= TASK GOAL =
Rewrite the lines below, changing every "camera" to "device" and keeping everything else the same, and leave the pictures out of your answer.

= DATA SECTION =
━━━

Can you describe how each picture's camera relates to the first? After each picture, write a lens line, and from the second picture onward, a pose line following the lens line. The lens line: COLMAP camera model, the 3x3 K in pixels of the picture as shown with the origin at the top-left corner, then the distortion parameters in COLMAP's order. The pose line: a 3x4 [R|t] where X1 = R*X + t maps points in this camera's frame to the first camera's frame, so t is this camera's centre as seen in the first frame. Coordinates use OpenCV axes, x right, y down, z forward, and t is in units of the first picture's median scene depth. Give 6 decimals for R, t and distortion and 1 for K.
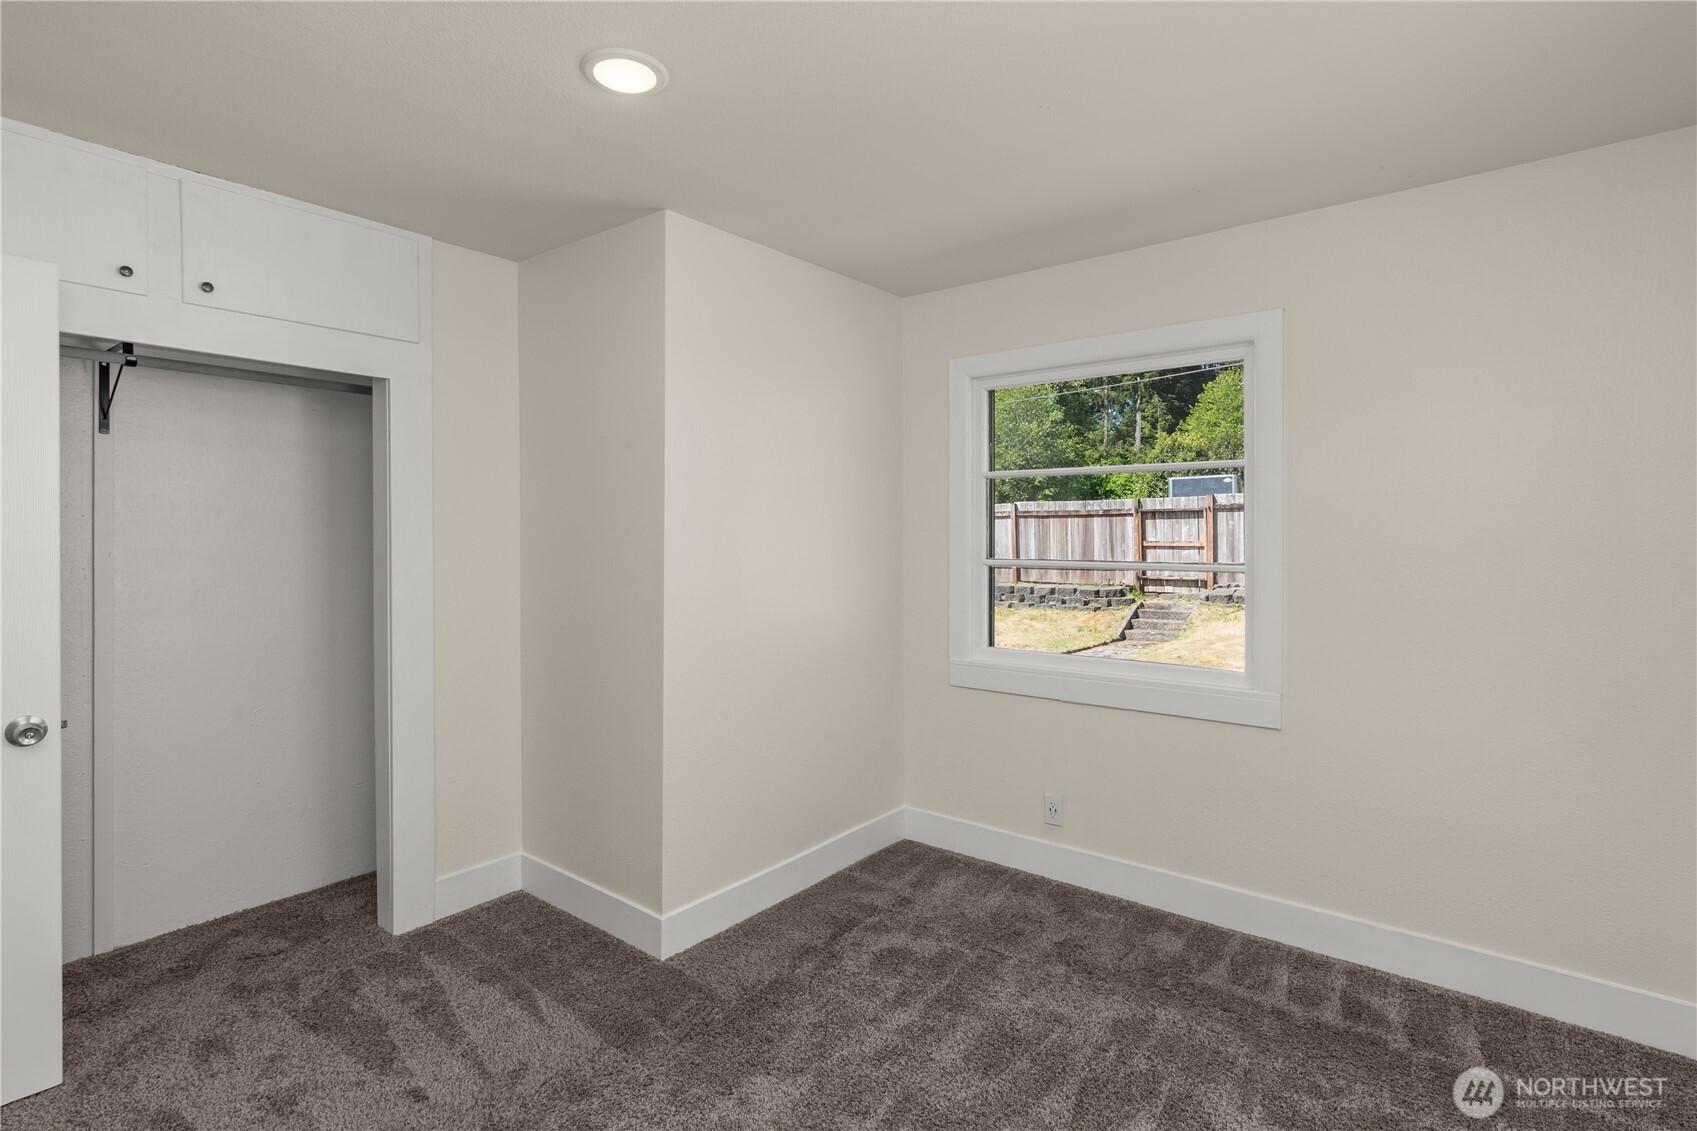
lens RADIAL K [[818.8, 0, 854.1], [0, 818.8, 552.0], [0, 0, 1]] dist [-0.006448, 0.001366]
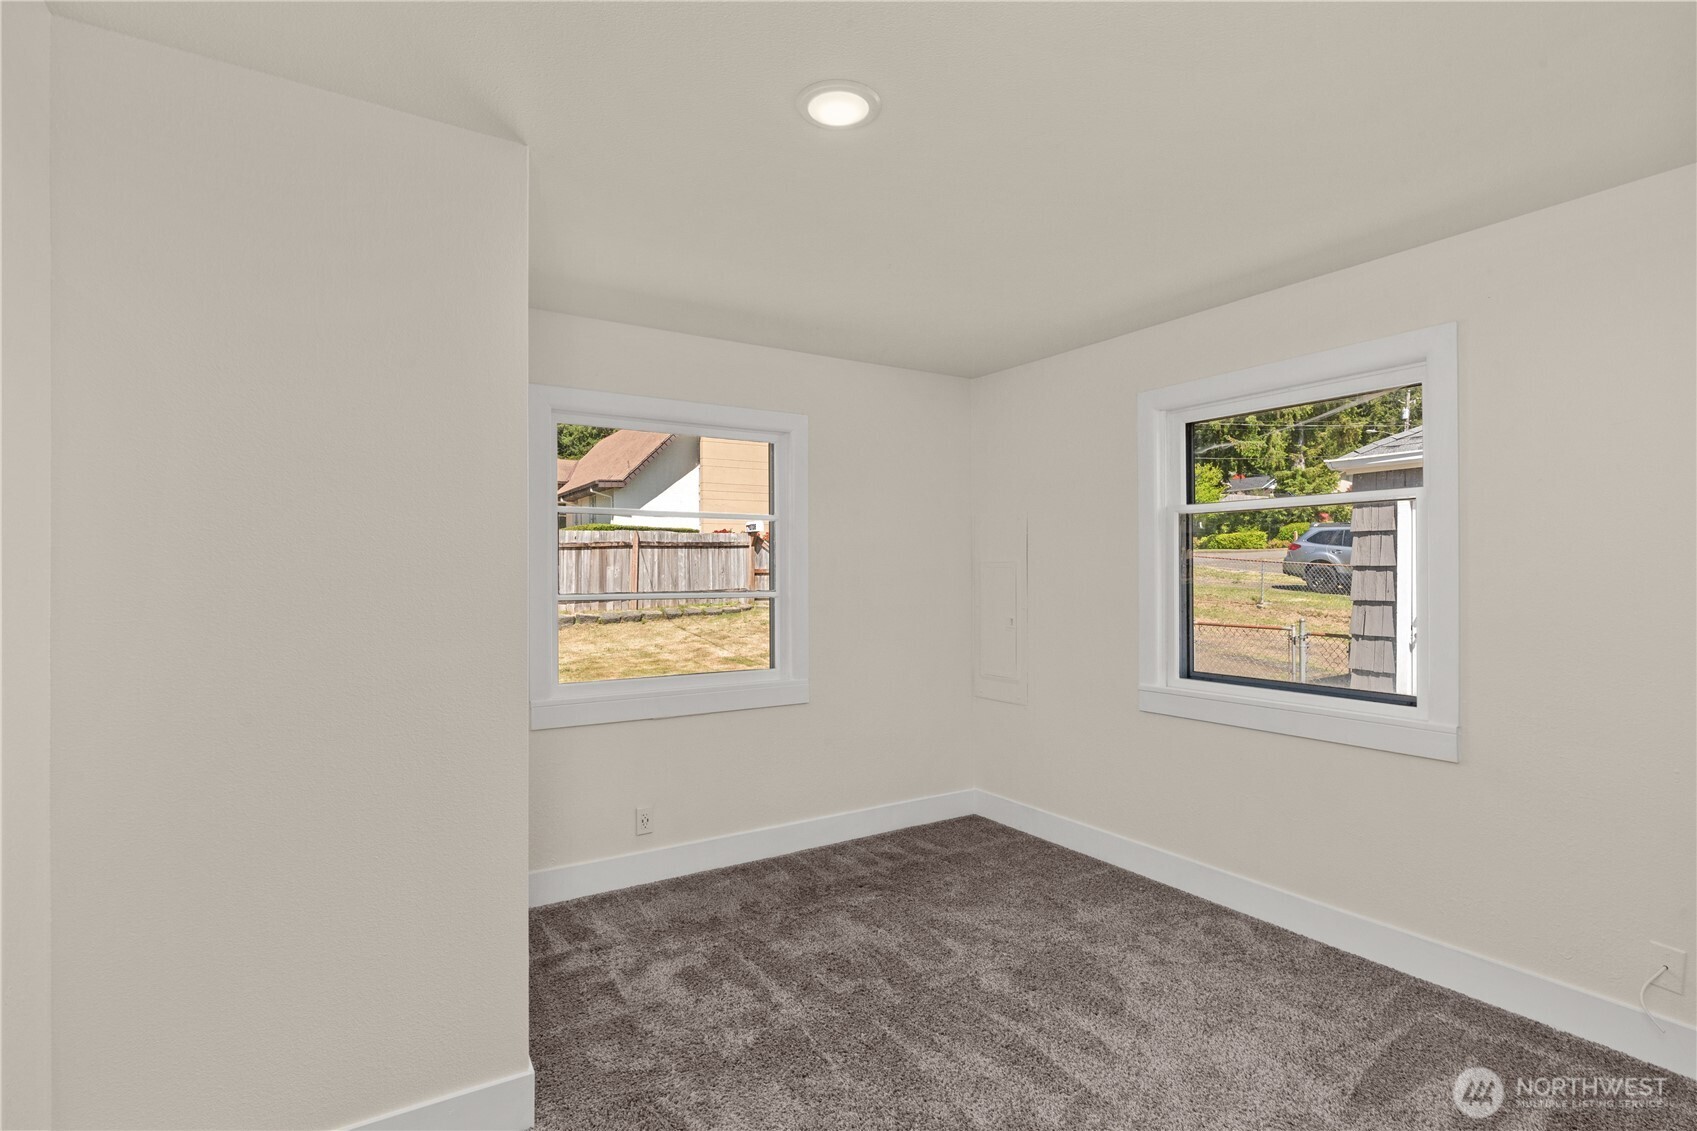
lens RADIAL K [[818.8, 0, 845.8], [0, 818.8, 571.0], [0, 0, 1]] dist [-0.006448, 0.001366]
pose [[0.326331, -0.005429, 0.945240, -0.796690], [0.020591, 0.999787, -0.001366, -0.012678], [-0.945031, 0.019909, 0.326374, 0.433548]]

━━━

= SOLUTION TO THE PROBLEM =
Can you describe how each picture's device relates to the first? After each picture, write a lens line, and from the second picture onward, a pose line following the lens line. The lens line: COLMAP device model, the 3x3 K in pixels of the picture as shown with the origin at the top-left corner, then the distortion parameters in COLMAP's order. The pose line: a 3x4 [R|t] where X1 = R*X + t maps points in this device's frame to the first device's frame, so t is this device's centre as seen in the first frame. Coordinates use OpenCV axes, x right, y down, z forward, and t is in units of the first picture's median scene depth. Give 6 decimals for R, t and distortion and 1 for K.
lens RADIAL K [[818.8, 0, 854.1], [0, 818.8, 552.0], [0, 0, 1]] dist [-0.006448, 0.001366]
lens RADIAL K [[818.8, 0, 845.8], [0, 818.8, 571.0], [0, 0, 1]] dist [-0.006448, 0.001366]
pose [[0.326331, -0.005429, 0.945240, -0.796690], [0.020591, 0.999787, -0.001366, -0.012678], [-0.945031, 0.019909, 0.326374, 0.433548]]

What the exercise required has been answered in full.